Modern technological exacerbation of the privacy of the dead has come through the pervasive tools of our technoculture. For instance, pictures of the dead, often victims of gruesome road accidents or suicide, have been known to have been freely and widely circulated causing additional unnecessary distress to bereaved relatives and friends. Significant psychiatric damage can also be inflicted on survivors by the unauthorised circulation or broadcast of the audio recordings of a deceased’s final and painful moments in life.

iPhone and other smartphones with an in-screen fingerprint sensor allow  anybody with access to a dead body to use their  hand to unlock their mobile phone and gain full access to private information; which could be  disclosed without authority.

Similarly, the existence and prevalence of modern genetic and biomedical technologies facilitate the genetic analysis of a deceased’s bodily parts, both for forensic and unauthorised purposes.
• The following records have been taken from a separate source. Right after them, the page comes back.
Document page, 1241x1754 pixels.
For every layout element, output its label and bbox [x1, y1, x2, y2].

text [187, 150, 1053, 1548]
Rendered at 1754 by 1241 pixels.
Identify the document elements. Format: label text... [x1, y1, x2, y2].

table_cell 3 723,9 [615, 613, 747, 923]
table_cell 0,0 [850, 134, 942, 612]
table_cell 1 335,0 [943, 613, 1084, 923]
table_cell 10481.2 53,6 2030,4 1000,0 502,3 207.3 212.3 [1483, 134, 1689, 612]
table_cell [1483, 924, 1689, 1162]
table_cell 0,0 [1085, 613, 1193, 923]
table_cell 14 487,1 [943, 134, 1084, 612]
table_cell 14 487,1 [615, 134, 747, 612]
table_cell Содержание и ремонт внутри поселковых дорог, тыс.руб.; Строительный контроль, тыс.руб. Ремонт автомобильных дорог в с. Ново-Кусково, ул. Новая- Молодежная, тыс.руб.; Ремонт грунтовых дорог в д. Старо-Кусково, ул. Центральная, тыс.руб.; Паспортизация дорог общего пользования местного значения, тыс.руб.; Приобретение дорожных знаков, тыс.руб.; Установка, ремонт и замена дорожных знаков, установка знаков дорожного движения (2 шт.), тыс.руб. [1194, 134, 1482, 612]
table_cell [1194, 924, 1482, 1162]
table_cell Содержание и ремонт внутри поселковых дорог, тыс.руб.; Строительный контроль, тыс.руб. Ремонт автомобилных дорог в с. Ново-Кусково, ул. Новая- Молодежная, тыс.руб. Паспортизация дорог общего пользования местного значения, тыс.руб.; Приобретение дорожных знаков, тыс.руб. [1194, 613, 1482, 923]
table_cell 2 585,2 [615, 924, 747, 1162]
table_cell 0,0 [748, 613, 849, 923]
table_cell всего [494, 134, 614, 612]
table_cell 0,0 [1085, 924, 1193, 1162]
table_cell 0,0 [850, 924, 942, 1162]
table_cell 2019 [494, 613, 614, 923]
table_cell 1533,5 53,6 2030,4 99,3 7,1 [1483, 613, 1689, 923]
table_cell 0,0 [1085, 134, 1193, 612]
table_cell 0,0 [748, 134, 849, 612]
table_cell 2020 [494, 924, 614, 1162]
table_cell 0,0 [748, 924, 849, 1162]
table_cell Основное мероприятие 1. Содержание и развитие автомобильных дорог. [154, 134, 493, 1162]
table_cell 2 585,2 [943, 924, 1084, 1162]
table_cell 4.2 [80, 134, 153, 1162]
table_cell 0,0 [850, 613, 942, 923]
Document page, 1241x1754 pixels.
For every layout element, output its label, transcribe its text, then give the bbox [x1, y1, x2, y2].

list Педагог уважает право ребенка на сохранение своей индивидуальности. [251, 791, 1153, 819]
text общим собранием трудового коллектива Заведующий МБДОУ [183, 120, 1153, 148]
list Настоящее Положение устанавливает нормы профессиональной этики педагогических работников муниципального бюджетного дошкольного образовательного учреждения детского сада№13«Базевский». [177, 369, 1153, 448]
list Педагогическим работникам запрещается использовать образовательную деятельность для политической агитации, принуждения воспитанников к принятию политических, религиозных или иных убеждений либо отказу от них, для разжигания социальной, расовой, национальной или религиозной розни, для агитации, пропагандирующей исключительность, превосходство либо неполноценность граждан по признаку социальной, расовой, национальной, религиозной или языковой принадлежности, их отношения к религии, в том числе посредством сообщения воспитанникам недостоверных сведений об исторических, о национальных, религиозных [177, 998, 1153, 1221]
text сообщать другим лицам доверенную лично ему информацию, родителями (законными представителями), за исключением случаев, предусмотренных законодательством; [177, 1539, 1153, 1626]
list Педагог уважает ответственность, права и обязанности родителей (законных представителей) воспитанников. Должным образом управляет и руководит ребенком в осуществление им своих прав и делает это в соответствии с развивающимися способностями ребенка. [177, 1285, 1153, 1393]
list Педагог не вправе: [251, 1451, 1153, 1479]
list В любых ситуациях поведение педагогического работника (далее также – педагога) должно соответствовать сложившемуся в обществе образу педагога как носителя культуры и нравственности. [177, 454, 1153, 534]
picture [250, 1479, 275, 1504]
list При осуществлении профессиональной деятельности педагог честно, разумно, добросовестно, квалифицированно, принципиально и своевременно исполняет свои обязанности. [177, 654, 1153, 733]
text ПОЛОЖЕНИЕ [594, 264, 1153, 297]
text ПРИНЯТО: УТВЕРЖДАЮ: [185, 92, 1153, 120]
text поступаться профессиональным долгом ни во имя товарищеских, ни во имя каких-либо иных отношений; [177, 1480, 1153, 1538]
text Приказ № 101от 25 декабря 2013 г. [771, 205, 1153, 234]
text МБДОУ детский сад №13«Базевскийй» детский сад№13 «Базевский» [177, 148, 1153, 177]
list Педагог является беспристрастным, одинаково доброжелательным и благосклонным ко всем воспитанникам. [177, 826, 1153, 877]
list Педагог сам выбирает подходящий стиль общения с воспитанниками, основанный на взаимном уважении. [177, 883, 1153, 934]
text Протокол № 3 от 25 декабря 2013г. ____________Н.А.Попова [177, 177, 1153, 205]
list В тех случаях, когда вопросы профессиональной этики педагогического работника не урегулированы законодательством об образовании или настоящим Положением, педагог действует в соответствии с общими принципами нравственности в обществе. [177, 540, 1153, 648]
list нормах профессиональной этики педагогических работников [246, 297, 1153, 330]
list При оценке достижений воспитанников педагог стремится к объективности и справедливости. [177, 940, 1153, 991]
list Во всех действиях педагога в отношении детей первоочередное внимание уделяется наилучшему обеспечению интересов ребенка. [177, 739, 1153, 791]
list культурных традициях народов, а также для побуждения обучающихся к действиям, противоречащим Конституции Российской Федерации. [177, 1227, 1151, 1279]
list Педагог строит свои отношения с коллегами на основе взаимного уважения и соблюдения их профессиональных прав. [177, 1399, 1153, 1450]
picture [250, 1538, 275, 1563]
Thus, blood samples from a deceased person might be extracted and tested without the consent of living relatives in order to determine whether the deceased, if he or she had died in a road traffic accident, was responsible for the accident by driving under the influence of alcohol. Unjustifiable publication of intimate or private information concerning a deceased person can be exacerbated by more extensive publication of that information on the Internet.

Dr Nwabueze’s work aims to produce recommendations for change in the Law, which he plans to publish in a range of journals and in a book, as well as tackling policy makers and lobbying for reform in this area.